Staffing IRBs might become "absolutely impossible" given that it's a volunteer position, added Gary Chadwick, MPH, PharmD, executive director of the Research Subjects Review Board at the University of Rochester in New York.

"Why would I even want to risk the chance of being named in a lawsuit?" he asked. "With the amount of research done at any major research university or academic medical center, there will be people who have adverse events and there will be people who die. If the default is as soon as that happens the IRB gets sued, there will be no more IRBs and there will be no more research because you can't do research without IRBs."

Indemnified by the institution?

Gary Raskob, PhD, associate vice president for clinical research at the University of Oklahoma Health Sciences Center in Tulsa, would not comment on whether or not the institution's insurance policy covers the IRB members named in the Jan. 29 complaint.
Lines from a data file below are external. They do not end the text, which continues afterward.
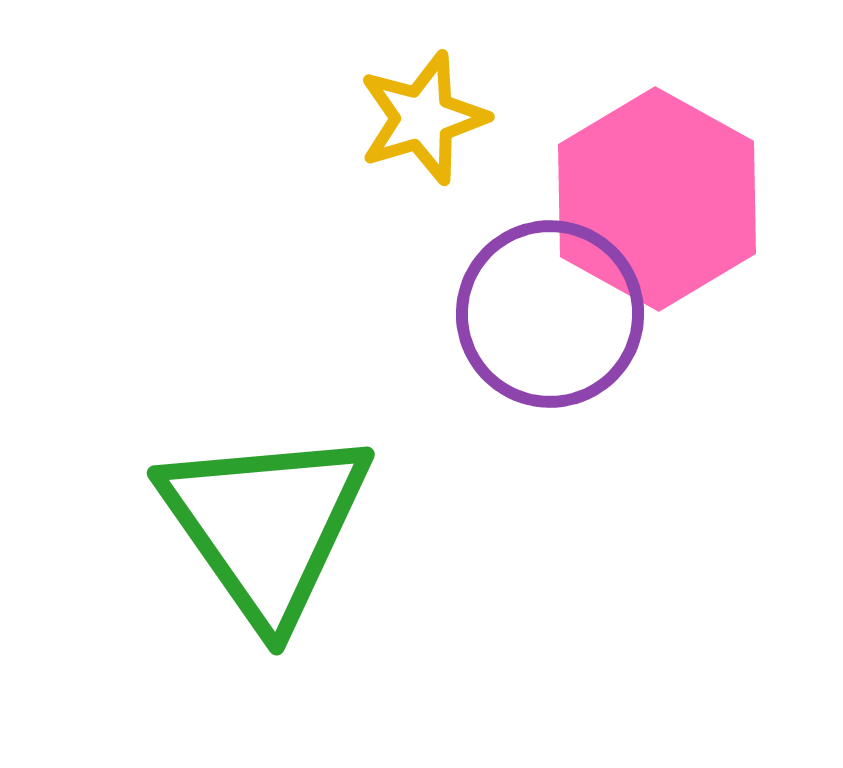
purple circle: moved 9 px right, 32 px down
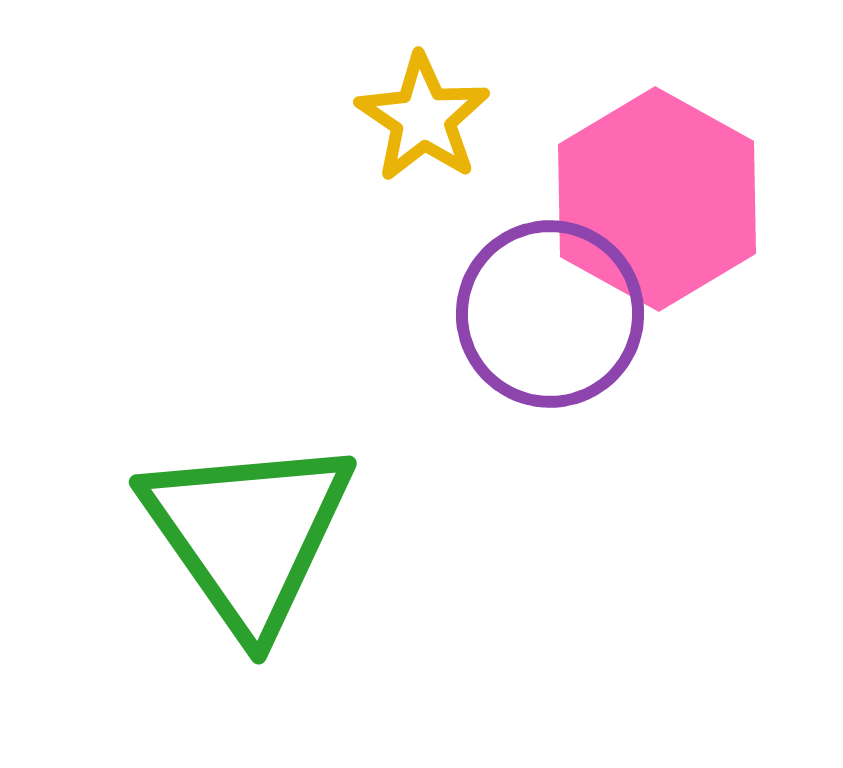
yellow star: rotated 21 degrees counterclockwise
green triangle: moved 18 px left, 9 px down
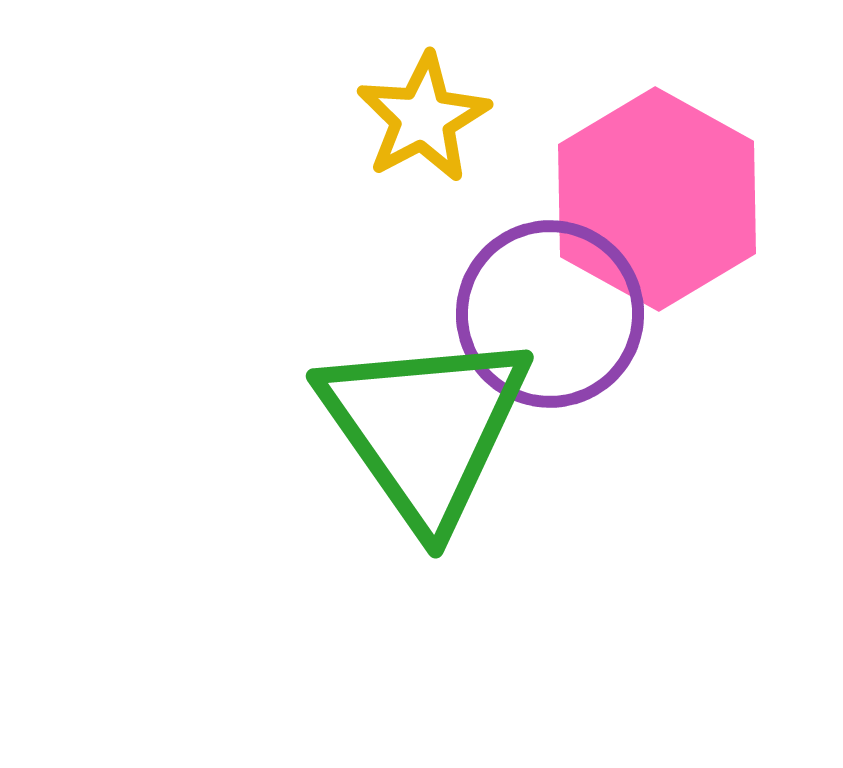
yellow star: rotated 10 degrees clockwise
green triangle: moved 177 px right, 106 px up
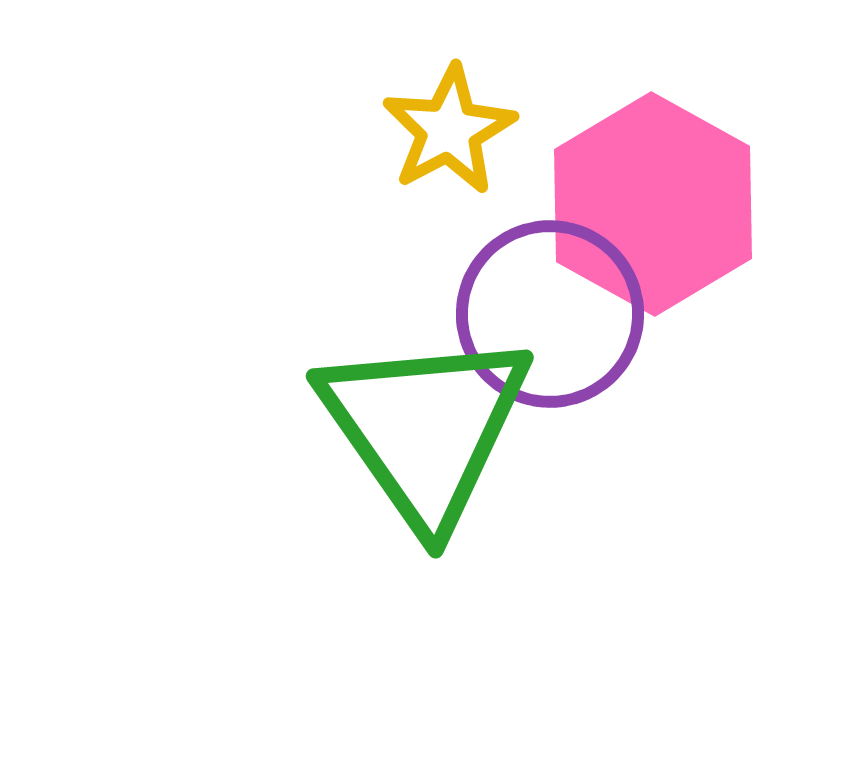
yellow star: moved 26 px right, 12 px down
pink hexagon: moved 4 px left, 5 px down
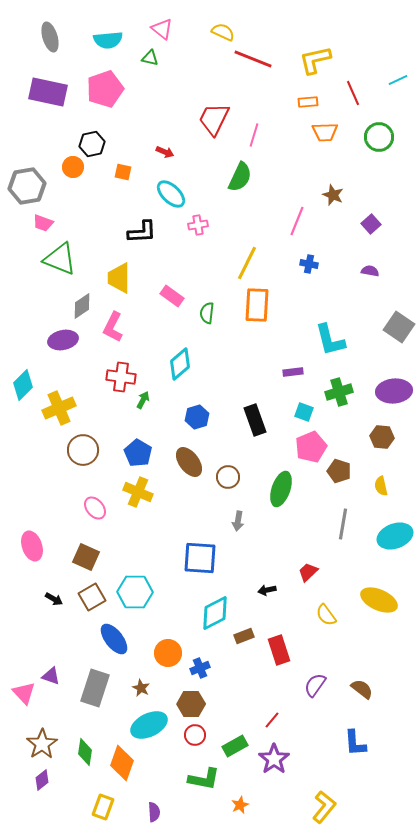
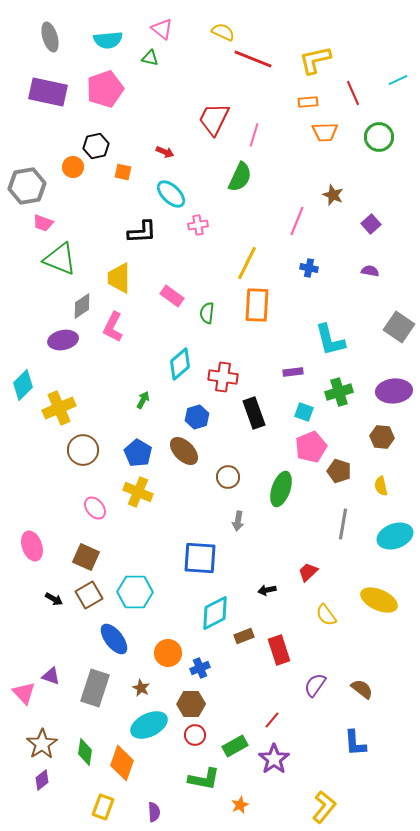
black hexagon at (92, 144): moved 4 px right, 2 px down
blue cross at (309, 264): moved 4 px down
red cross at (121, 377): moved 102 px right
black rectangle at (255, 420): moved 1 px left, 7 px up
brown ellipse at (189, 462): moved 5 px left, 11 px up; rotated 8 degrees counterclockwise
brown square at (92, 597): moved 3 px left, 2 px up
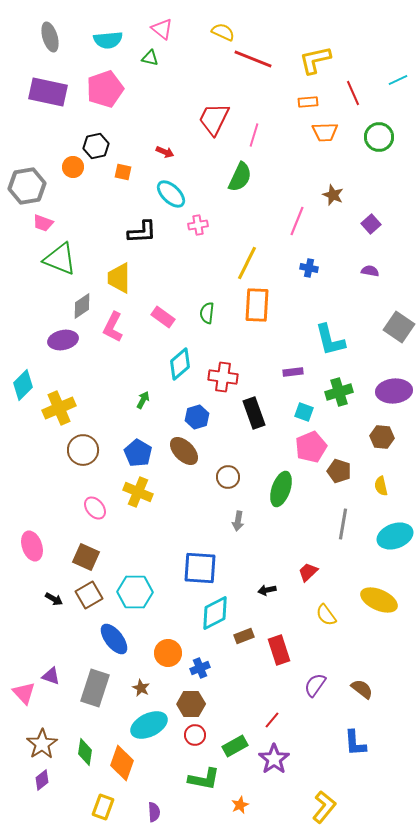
pink rectangle at (172, 296): moved 9 px left, 21 px down
blue square at (200, 558): moved 10 px down
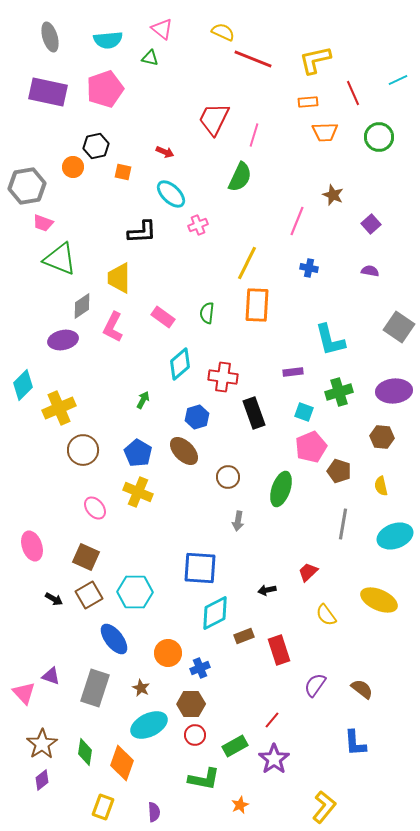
pink cross at (198, 225): rotated 12 degrees counterclockwise
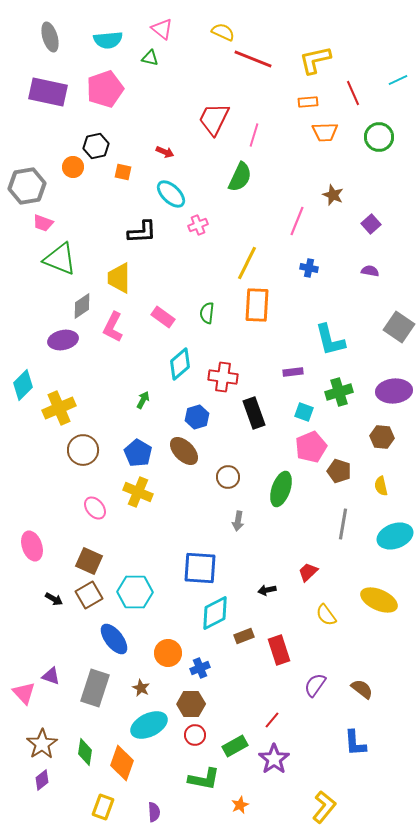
brown square at (86, 557): moved 3 px right, 4 px down
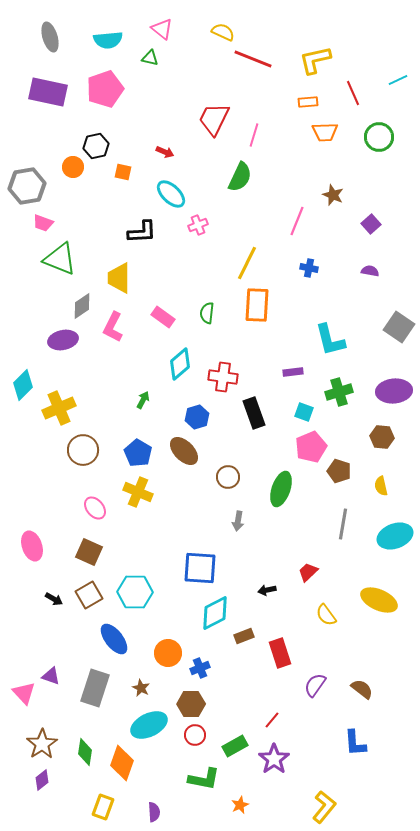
brown square at (89, 561): moved 9 px up
red rectangle at (279, 650): moved 1 px right, 3 px down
That's among the first questions this lawsuit raises. "One of my board members came running down the hall with this when it was first on the wire and asked about our liability insurance," Dr. Chadwick said.

At Ohio State University, service on the IRB is clearly within the scope of responsibility for employees. "If IRB members perform their duties in good faith and in a reasonable manner, the risk of personal liability is negligible," said Todd G. Guttman, MD, associate counsel in the office of legal affairs.

Any exceptions to this, according to state law, would be actions that "were manifestly outside the scope of employment or official responsibilities" or those that were taken "with malicious purpose, in bad faith or in a wanton or reckless manner."